Sam’s heart went tight with fear for the boy. “And is he…?”
“No, he’s yelling for them to go away! But I don’t think they’re going away. They’re yelling about some money for drugs. I think he was supposed to sell them but he used them instead. They are Russian, like us.”
She hadn’t known the little boy was Russian. Just like Nikolai Rustanov, she thought to herself. But he’d claimed not to know any children when she’d asked him about it. Had he been lying or was this a case of coincidence? Like how all black people didn’t know each other, and neither did all Russians?
It didn’t matter, Sam decided. There was a way bigger matter at hand.
“Okay, listen to me carefully…” She paused realizing she still didn’t know his name, even though he knew hers.
“Pavel,” he supplied on the other side of the line. “My name’s Pavel.”
Wow, he hadn’t been kidding about the Russian stuff.
“Okay, Pavel, I need you to go somewhere and hide. Somewhere good, not under a bed or in a closet. Like in a cabinet if there’s one you can fit into. Stay there until I come for you.”
There came the sound of a lot of shuffling, and then Pavel whispered, “Okay, I’m hiding.”
“Good, good, Pavel,” she said, allowing herself a little breath of relief. “Now just give me your address and I’ll get there as quickly as I can.”
“Just you. No police!” Pavel said. “Papa will be very angry if you bring police.”
“Fine, no police,” Sam lied, knowing full well she was going to be calling Marco as soon as she got off the phone. But she didn’t want Pavel to freak out about the possibility of police coming to his home, especially before he let her know where he was.
“Pavel, I need your address. I can’t help you if I don’t have it.”

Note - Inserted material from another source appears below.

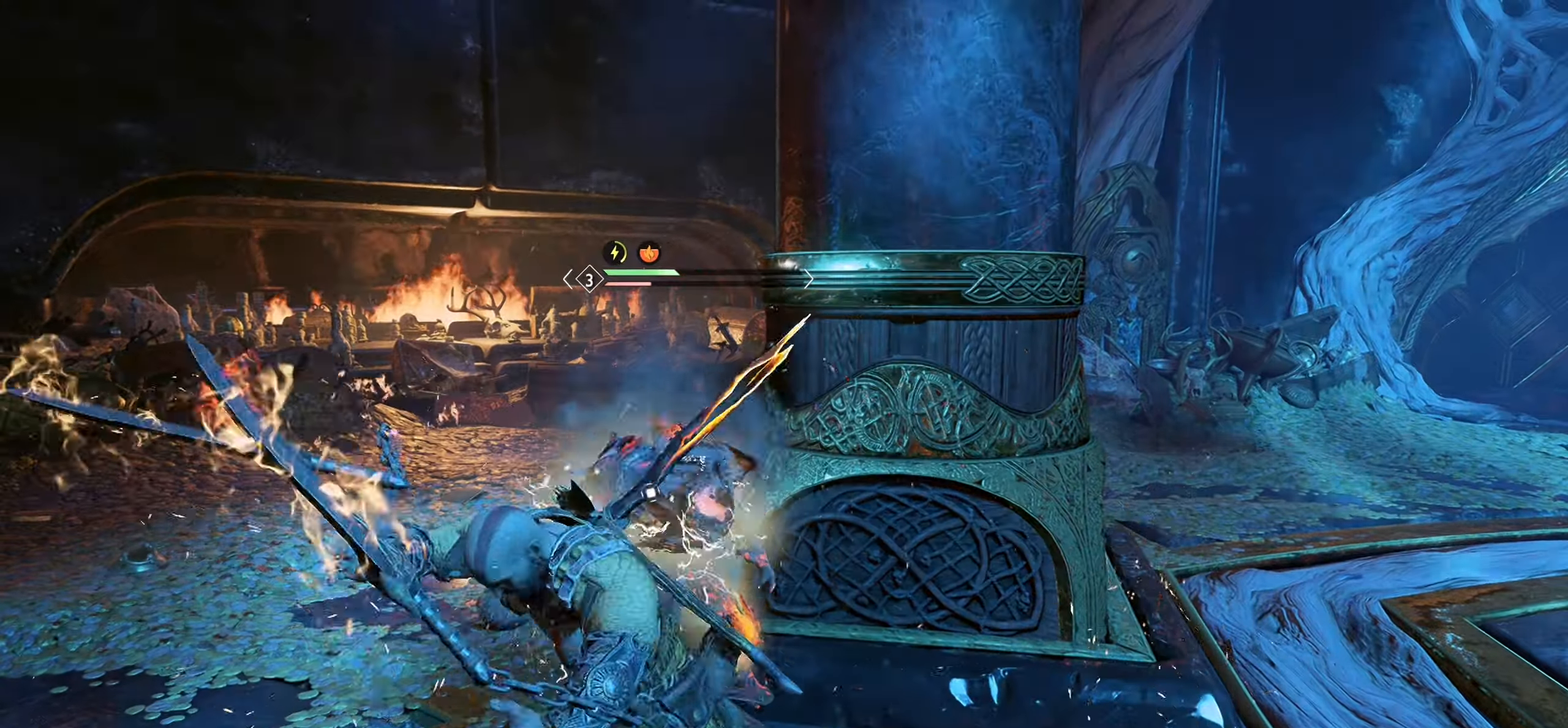
{"buttons": ["R2"], "left_stick": "center", "right_stick": "center", "button_events": []}
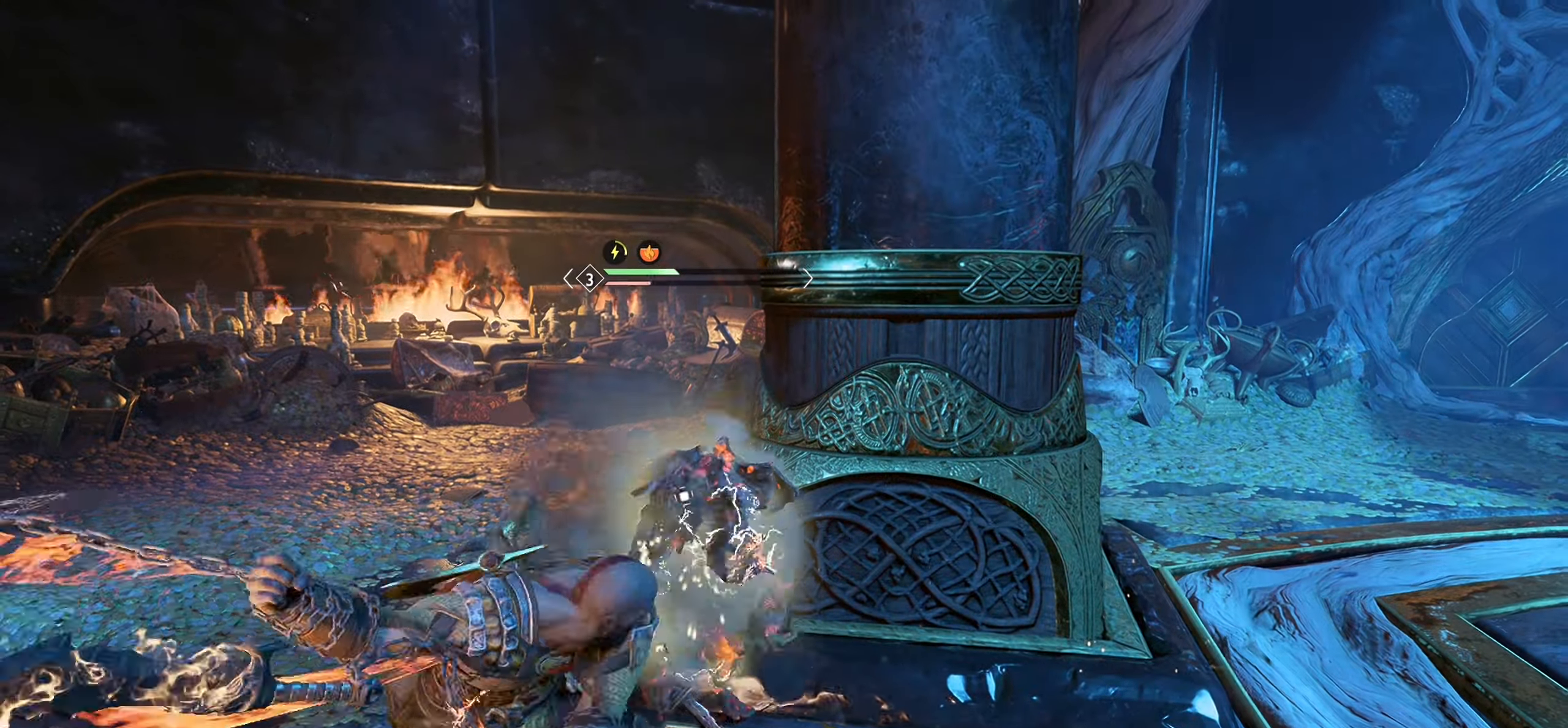
{"buttons": ["R1"], "left_stick": "up-left", "right_stick": "center", "button_events": [[317, "R2", "up"], [417, "R1", "down"]]}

Silence, and in the background she heard the muffled sounds of a door crashing open and angry voices, speaking in a hard language she guessed to be Russian.
“They’re here,” Pavel whispered. “They’re inside.”
* * *
Sam knew it would be bad even before she decided to go in on her own. The house she was now parked in front of looked even more neglected than Pavel, with peeling paint and boarded up windows, all telling Sam that the little boy’s current residence might not exactly be “on the books,” with a proper lease agreement and all that. It also explained why Pavel didn’t seem to have much access to water for a bath or a shower. No, Citizens Energy Group wasn’t running water through this place for sure.
A shiver of fear ran down her back as she took in the dilapidated building. A home invasion had obviously taken place. The door at the top of the cracked, grey cement steps was standing halfway open, despite the fact that it was deeply cold outside and the house wasn’t in one of Indiana’s best neighborhoods. She should know… it was just a few blocks from Ruth’s House, and she’d purposefully chosen the downtown Indianapolis location for its proximity to both upper and lower class neighborhoods. This one definitely qualified as the latter.